Step 2. If the model 'predicts' that the car is still, we make the car recycle the engines gasses. This reduces the NOx, at the cost of less engine power. But hey, the car is standing still so the decreased engine power is not an issue. If the car is moving, it does not recycle engine gasses such that the engine is more efficient and powerful, less CO2 at the cost of more NOx.
Step 3. Code, test and validate the logistic regression model in R/Python/SAS. The end result is one equation; one single line of code that needs to be added to the car's software. Another couple of lines to enable/disable engine gas recycling.
All of this would take me a couple of hours, and only a handful of people would need to be involved.

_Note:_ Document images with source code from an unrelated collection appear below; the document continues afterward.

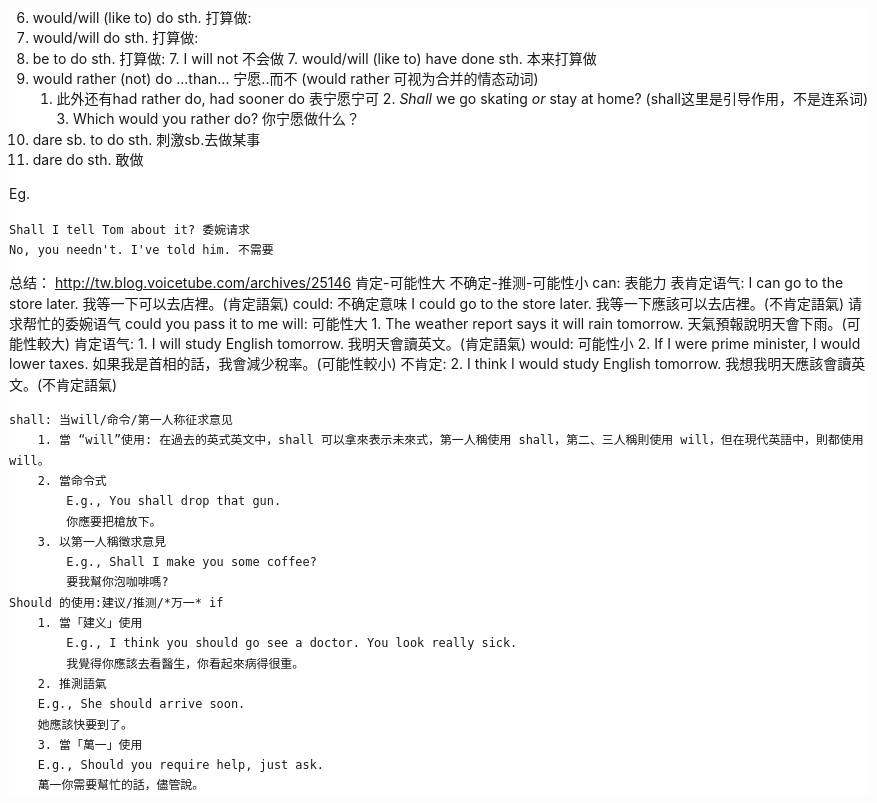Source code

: 6. would/will (like to) do sth. 打算做:
6. would/will do sth. 打算做:
6. be to do sth. 打算做:
    7. I will not 不会做
    7. would/will (like to) have done sth. 本来打算做
6. would rather (not) do ...than... 宁愿..而不 (would rather 可视为合并的情态动词)
    1. 此外还有had rather do, had sooner do 表宁愿宁可
        2. *Shall* we go skating *or* stay at home? (shall这里是引导作用，不是连系词)
        3. Which would you rather do? 你宁愿做什么？
7. dare sb. to do sth. 刺激sb.去做某事
8. dare do sth. 敢做

Eg. 

    Shall I tell Tom about it? 委婉请求
    No, you needn't. I've told him. 不需要
    
总结： http://tw.blog.voicetube.com/archives/25146
    肯定-可能性大
    不确定-推测-可能性小
    can: 
        表能力
        表肯定语气:  I can go to the store later. 我等一下可以去店裡。(肯定語氣)
    could:
        不确定意味 I could go to the store later. 我等一下應該可以去店裡。(不肯定語氣)
        请求帮忙的委婉语气 could you pass it to me
    will:
        可能性大 1. The weather report says it will rain tomorrow. 天氣預報說明天會下雨。(可能性較大)
        肯定语气: 1. I will study English tomorrow. 我明天會讀英文。(肯定語氣)
    would:
        可能性小 2. If I were prime minister, I would lower taxes. 如果我是首相的話，我會減少稅率。(可能性較小)
        不肯定: 2.   I think I would study English tomorrow. 我想我明天應該會讀英文。(不肯定語氣)
        
    shall: 当will/命令/第一人称征求意见
        1. 當 “will”使用: 在過去的英式英文中，shall 可以拿來表示未來式，第一人稱使用 shall，第二、三人稱則使用 will，但在現代英語中，則都使用will。
        2. 當命令式
            E.g., You shall drop that gun.
            你應要把槍放下。
        3. 以第一人稱徵求意見
            E.g., Shall I make you some coffee?
            要我幫你泡咖啡嗎?
    Should 的使用:建议/推测/*万一* if
        1. 當「建义」使用
            E.g., I think you should go see a doctor. You look really sick.
            我覺得你應該去看醫生，你看起來病得很重。
        2. 推測語氣
        E.g., She should arrive soon.
        她應該快要到了。
        3. 當「萬一」使用
        E.g., Should you require help, just ask.
        萬一你需要幫忙的話，儘管說。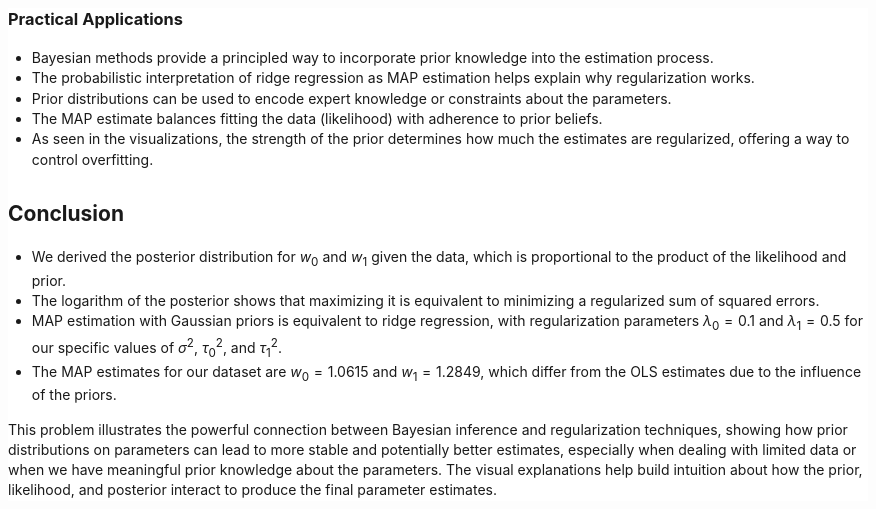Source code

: ### Practical Applications
- Bayesian methods provide a principled way to incorporate prior knowledge into the estimation process.
- The probabilistic interpretation of ridge regression as MAP estimation helps explain why regularization works.
- Prior distributions can be used to encode expert knowledge or constraints about the parameters.
- The MAP estimate balances fitting the data (likelihood) with adherence to prior beliefs.
- As seen in the visualizations, the strength of the prior determines how much the estimates are regularized, offering a way to control overfitting.

## Conclusion
- We derived the posterior distribution for $w_0$ and $w_1$ given the data, which is proportional to the product of the likelihood and prior.
- The logarithm of the posterior shows that maximizing it is equivalent to minimizing a regularized sum of squared errors.
- MAP estimation with Gaussian priors is equivalent to ridge regression, with regularization parameters $\lambda_0 = 0.1$ and $\lambda_1 = 0.5$ for our specific values of $\sigma^2$, $\tau_0^2$, and $\tau_1^2$.
- The MAP estimates for our dataset are $w_0 = 1.0615$ and $w_1 = 1.2849$, which differ from the OLS estimates due to the influence of the priors.

This problem illustrates the powerful connection between Bayesian inference and regularization techniques, showing how prior distributions on parameters can lead to more stable and potentially better estimates, especially when dealing with limited data or when we have meaningful prior knowledge about the parameters. The visual explanations help build intuition about how the prior, likelihood, and posterior interact to produce the final parameter estimates.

Now I don't know anything about car manufacturing software, but I assume that some pretty exhaustive standards/processes need to be followed to add code the car's software. Nevertheless, software documentation quality suffers from time pressure and other imperfections. Plus the legal department knowing all about ISO standards not necessarily understands the effect of this 'logistic regression model' on a car when it is located in a test center.
VW seems to be eating a lot of dust at the moment. I have been trying hard to find engineering statements/explanations but instead I have only found legaleze apologies. It would be great if this software 'defeat device' could be open sourced for public scrutiny. Or is there really a hardcoded List with lat/lon values of US car test centers in there?
Disclaimer: I happily own a VW Passat that sleeps in an underground parking.